For interim financial reporting, the Company estimates the annual tax rate based on projected taxable income for the full year and records a quarterly income tax provision in accordance with ASC No. 740-270 "Accounting for Income Taxes in Interim Periods." These interim estimates are subject to variation due to several factors, including our ability to accurately forecast our pre-tax and taxable income and loss by jurisdiction, changes in laws or regulations, and expenses or losses for which tax benefits are not recognized. Jurisdictions with a projected loss for the year or an actual year-to-date loss where no tax benefit can be recognized are excluded from the estimated annual effective tax rate. The impact of including these jurisdictions on the quarterly effective tax rate calculations could result in a higher or lower effective tax rate during a particular quarter, based upon the mix and timing of actual earnings verses annual projections.

On December 22, 2017, the 2017 Tax Cuts and Jobs Act (the "Tax Act") was enacted into law and the new legislation contains several key tax provisions that require recognition of the effect of the tax law changes in the period of enactment. In December 2017, the SEC staff issued Staff Accounting Bulletin No. 118, Income Tax Accounting Implications of the Tax Cuts and Jobs Act ("SAB 118"), which allows us to record provisional amounts during a measurement period not to extend beyond one year of the enactment date. The Company is applying the guidance in SAB 118 when accounting for the enactment date effects of the Tax Act. The Company determined that the remeasurement of if its deferred tax assets and liabilities, transition tax liability, related Tax Act impacts on state taxes, and tax liability associated with investments in non-US subsidiaries where book basis exceeds tax basis are provisional amounts and reasonable estimates as of December 31, 2017. At March 31, 2018, the Company has not completed its accounting for all the tax effects of the Tax Act and has not made any additional measurement period adjustments. Measurement period adjustments will be made as the Company finalizes its 2017 tax returns during 2018, completes its foreign earnings and profit computations, completes its foreign tax computations, and finalizes calculations of its deferred tax asset and liabilities in historical foreign earnings and operations. Any adjustments to the Company’s provisional estimates will be recorded in the period when the Company’s analysis is complete.

The impact of the Tax Act may differ from our provisional estimates, possibly materially, during the one-year measurement period due to further refinement of the Company’s calculations. Further, additional guidance may be issued to address questions that arise because of the Tax Act, which may affect actions the Company may take as a result of the Tax Act.

The Tax Act subjects a U.S. shareholder to tax on GILTI earned by certain foreign subsidiaries. The FASB Staff Q&A, Topic 740, No. 5, Accounting for GILTI, states that an entity can make an accounting policy election to either recognize deferred taxes for temporary basis differences expected to reverse as GILTI in future years or to provide for the tax expense related to GILTI in the year the tax is incurred as a period expense only.
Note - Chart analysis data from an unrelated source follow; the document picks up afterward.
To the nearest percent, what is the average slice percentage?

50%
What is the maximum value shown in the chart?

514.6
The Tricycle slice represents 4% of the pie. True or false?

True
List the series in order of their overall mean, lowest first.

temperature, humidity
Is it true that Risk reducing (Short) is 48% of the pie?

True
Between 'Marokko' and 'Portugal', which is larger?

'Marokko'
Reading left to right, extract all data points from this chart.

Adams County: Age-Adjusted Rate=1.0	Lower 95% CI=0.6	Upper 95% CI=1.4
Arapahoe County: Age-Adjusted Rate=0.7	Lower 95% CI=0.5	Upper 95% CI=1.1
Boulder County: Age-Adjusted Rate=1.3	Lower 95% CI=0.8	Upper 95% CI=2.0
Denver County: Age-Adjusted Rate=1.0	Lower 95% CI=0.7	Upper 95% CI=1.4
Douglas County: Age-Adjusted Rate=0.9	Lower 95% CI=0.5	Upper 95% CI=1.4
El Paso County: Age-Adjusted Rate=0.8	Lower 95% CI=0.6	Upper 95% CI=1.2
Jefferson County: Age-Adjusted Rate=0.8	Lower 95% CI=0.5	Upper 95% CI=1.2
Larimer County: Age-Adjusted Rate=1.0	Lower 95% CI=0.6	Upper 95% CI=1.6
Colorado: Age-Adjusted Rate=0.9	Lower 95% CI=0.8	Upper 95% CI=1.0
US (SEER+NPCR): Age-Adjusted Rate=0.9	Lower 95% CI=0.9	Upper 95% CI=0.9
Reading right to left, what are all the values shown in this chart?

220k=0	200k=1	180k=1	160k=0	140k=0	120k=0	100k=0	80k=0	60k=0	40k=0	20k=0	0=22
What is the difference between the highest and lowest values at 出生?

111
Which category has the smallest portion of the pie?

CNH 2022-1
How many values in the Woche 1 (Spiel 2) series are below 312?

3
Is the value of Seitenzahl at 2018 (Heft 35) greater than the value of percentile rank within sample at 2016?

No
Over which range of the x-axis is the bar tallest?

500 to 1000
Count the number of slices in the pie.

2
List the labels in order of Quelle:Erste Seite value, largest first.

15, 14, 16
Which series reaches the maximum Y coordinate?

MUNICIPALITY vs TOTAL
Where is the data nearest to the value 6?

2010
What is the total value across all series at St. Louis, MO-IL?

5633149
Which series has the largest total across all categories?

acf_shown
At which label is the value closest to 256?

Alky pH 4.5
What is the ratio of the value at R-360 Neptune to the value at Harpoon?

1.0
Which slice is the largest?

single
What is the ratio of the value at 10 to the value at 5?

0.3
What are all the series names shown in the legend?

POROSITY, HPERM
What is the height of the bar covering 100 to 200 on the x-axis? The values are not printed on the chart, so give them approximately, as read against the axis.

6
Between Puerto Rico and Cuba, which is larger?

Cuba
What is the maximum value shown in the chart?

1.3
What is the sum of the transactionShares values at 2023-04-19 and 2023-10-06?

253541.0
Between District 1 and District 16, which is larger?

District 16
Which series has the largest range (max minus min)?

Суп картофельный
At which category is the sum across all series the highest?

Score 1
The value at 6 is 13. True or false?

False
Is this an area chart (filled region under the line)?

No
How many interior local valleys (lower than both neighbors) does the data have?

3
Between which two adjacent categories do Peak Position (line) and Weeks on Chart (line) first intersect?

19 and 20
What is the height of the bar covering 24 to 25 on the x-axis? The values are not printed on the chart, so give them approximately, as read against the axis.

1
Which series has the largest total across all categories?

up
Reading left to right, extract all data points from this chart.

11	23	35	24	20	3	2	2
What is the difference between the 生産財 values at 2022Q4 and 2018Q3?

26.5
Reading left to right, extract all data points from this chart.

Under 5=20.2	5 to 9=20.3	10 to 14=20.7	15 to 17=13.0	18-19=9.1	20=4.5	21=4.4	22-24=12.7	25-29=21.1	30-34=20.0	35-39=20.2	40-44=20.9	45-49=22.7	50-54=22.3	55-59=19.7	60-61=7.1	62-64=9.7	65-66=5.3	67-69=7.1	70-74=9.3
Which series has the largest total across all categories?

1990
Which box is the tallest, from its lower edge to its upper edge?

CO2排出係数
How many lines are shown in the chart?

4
Due to the complexity of the new GILTI tax rules, the Company is continuing to evaluate this provision of the Tax Act and the accounting policy choice of either (1) treating taxes due on future U.S. inclusions in taxable income related to GILTI as a current-period expense when incurred or (2) factoring such amounts into the Company’s measurement of its deferred taxes. Since the future impacts on taxable income depends on a number of different aspects of estimated future results of global operations, the policy decision has not yet been made.

All unrecognized tax positions could impact the Company's effective tax rate if recognized. With respect to penalties and interest incurred from income tax assessments or related to unrecognized tax benefits, the Company’s policy is to classify penalties as provision for income taxes and interest as interest expense in its consolidated statement of income. There were no material income tax penalties or interest accrued during the three months ended March 31, 2018 or 2017.

SWM's effective tax rate from continuing operations was 25.6% and 34.3% for the three months ended March 31, 2018 and 2017, respectively. The decrease was materially due to the favorable US tax rate reduction offset by other unfavorable US tax reform adjustments.